1. Field of the Invention
The present invention relates to a developing material for electrostatic images, more particularly to a developing material for electrostatic images for use in a laser printer.
2. Description of the Prior Art
A known developing material for electrostatic images comprises a mixture of smaller resinous toner particles and larger carrier particles made of iron beads. The toner particles are held on the surface of the carrier particles by electrostatic force, which develops from the triboelectric charging of the toner particles and the carrier particles in opposite polarities due to contact therebetween. When the developing material is moved into contact with the latent electrostatic images formed on a photoreceptor, the toner particles are attracted to the latent images, and, thus, the images are developed. The developed images are transferred onto plain paper and fixed thereon by heating.
Electrostatic developing materials are used in copying printers, printers for computer systems, and the like. They allow dry, high speed, high resolution image printing on diverse kinds of paper.
The demand for electrostatic developing material has particularly grown in the field of laser printers for computer systems. Recent printers for computer systems must be able to output at a high resolution not only the relatively simple alphanumeric type but also very complicated Chinese characters. Laser printers are advantageous in that a laser beam usually has a spot diameter of from 100 to 150 .mu.m.
Generally, the bulk electric resistivity (below, "electric resistivity") of the carrier particles is in linear proportion with the toner parameter, "toner parameter" being defined as the amount of positive charge (.mu.C) on the toner particles per unit weight (g) of toner particles.
A desirable toner parameter is considered to be from 10 to 30 .mu.C/g, depending on the type of the development system, which corresponds to an electric resistivity of the carrier particles of from 10.sup.5 to 10.sup.7 .OMEGA..multidot.cm.
If the electric resistivity of the carrier particles is too high, the negative charge on the carrier particles increases until almost the saturation point (below, "charge-up of carrier particles"), making it difficult to generate a further negative charge on the carrier particles and, consequently, to impart a counter positive charge on the toner particles, as required for effective functioning of the developing material.

→ About this exercise:
Copy the developing-material text from "Generally, the bulk" to "of toner particles.", substituting "direct proportion" for "linear proportion". These items were taken from a separate source.

Source data:
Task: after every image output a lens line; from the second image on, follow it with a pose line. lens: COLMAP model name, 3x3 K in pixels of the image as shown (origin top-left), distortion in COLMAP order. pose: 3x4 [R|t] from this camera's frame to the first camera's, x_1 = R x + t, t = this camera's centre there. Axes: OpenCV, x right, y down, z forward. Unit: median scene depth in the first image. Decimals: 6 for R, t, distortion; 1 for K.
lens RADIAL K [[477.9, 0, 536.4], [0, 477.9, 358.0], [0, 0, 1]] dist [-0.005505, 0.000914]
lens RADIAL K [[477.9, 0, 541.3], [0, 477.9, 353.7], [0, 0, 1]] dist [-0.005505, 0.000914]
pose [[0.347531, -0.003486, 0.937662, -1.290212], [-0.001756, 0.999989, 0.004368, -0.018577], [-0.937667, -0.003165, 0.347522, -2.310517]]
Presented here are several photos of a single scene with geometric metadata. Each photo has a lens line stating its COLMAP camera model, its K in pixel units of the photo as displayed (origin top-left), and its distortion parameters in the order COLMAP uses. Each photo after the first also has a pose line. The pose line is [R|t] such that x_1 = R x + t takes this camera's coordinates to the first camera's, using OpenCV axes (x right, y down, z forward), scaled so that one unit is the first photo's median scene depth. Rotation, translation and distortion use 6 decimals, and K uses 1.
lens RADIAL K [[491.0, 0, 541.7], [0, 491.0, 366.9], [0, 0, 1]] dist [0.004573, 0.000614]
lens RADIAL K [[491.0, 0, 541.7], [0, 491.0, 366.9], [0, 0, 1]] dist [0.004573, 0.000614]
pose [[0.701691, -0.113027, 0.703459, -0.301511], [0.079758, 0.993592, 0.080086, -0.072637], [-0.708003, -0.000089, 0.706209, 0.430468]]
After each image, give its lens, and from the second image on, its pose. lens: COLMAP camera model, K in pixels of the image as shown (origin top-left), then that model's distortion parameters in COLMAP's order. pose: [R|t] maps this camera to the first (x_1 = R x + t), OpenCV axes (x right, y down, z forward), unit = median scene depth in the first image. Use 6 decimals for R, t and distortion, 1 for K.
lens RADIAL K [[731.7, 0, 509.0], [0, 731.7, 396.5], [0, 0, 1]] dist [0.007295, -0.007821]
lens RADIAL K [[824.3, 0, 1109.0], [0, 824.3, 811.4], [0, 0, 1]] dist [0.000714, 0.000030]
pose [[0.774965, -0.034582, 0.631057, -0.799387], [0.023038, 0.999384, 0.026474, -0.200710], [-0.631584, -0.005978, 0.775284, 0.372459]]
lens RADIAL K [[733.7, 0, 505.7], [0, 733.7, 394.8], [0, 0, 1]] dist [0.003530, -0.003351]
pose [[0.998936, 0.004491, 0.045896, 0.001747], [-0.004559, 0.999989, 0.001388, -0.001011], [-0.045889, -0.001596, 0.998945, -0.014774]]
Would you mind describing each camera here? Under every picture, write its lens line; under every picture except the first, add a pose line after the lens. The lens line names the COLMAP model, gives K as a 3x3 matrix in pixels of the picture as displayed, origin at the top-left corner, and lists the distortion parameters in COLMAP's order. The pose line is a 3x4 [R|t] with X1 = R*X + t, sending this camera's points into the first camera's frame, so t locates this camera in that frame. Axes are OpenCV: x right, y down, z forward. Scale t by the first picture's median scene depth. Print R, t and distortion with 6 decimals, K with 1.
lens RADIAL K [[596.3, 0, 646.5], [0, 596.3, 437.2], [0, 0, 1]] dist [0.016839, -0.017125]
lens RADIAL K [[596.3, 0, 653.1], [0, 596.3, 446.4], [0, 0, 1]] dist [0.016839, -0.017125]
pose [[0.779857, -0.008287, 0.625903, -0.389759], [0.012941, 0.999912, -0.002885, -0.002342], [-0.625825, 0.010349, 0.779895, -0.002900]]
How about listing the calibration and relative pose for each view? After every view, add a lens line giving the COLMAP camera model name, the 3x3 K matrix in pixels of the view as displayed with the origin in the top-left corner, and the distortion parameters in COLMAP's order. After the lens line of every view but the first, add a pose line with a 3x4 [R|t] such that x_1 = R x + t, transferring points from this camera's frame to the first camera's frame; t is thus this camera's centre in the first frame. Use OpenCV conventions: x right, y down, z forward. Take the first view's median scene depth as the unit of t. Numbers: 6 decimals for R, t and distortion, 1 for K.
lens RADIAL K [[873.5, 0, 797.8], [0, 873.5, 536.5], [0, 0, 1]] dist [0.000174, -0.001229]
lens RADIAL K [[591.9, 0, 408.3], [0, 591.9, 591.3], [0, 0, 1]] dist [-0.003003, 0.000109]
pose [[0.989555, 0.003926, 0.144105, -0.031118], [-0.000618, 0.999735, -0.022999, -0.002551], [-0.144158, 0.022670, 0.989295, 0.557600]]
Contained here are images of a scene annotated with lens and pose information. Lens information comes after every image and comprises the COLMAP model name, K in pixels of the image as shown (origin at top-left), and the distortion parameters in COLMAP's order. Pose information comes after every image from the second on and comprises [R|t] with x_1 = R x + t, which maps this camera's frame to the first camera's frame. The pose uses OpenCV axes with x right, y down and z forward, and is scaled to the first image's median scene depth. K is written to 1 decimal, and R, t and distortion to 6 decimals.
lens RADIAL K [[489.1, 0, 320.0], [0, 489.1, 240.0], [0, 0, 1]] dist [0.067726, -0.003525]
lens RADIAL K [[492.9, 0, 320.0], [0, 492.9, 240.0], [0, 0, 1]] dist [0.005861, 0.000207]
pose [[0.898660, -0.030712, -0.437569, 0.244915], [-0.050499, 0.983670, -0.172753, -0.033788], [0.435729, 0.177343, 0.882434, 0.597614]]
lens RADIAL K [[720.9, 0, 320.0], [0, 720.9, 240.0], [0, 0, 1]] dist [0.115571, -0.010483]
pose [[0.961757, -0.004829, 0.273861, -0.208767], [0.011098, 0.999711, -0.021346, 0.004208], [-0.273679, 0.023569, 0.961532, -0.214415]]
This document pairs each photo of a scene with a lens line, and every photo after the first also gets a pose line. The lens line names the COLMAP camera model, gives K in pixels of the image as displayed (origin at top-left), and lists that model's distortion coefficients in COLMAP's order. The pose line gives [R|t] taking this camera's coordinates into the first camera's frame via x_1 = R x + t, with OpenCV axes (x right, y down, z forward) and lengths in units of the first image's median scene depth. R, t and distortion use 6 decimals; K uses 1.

→ Task output:
Generally, the bulk electric resistivity (below, "electric resistivity") of the carrier particles is in direct proportion with the toner parameter, "toner parameter" being defined as the amount of positive charge (.mu.C) on the toner particles per unit weight (g) of toner particles.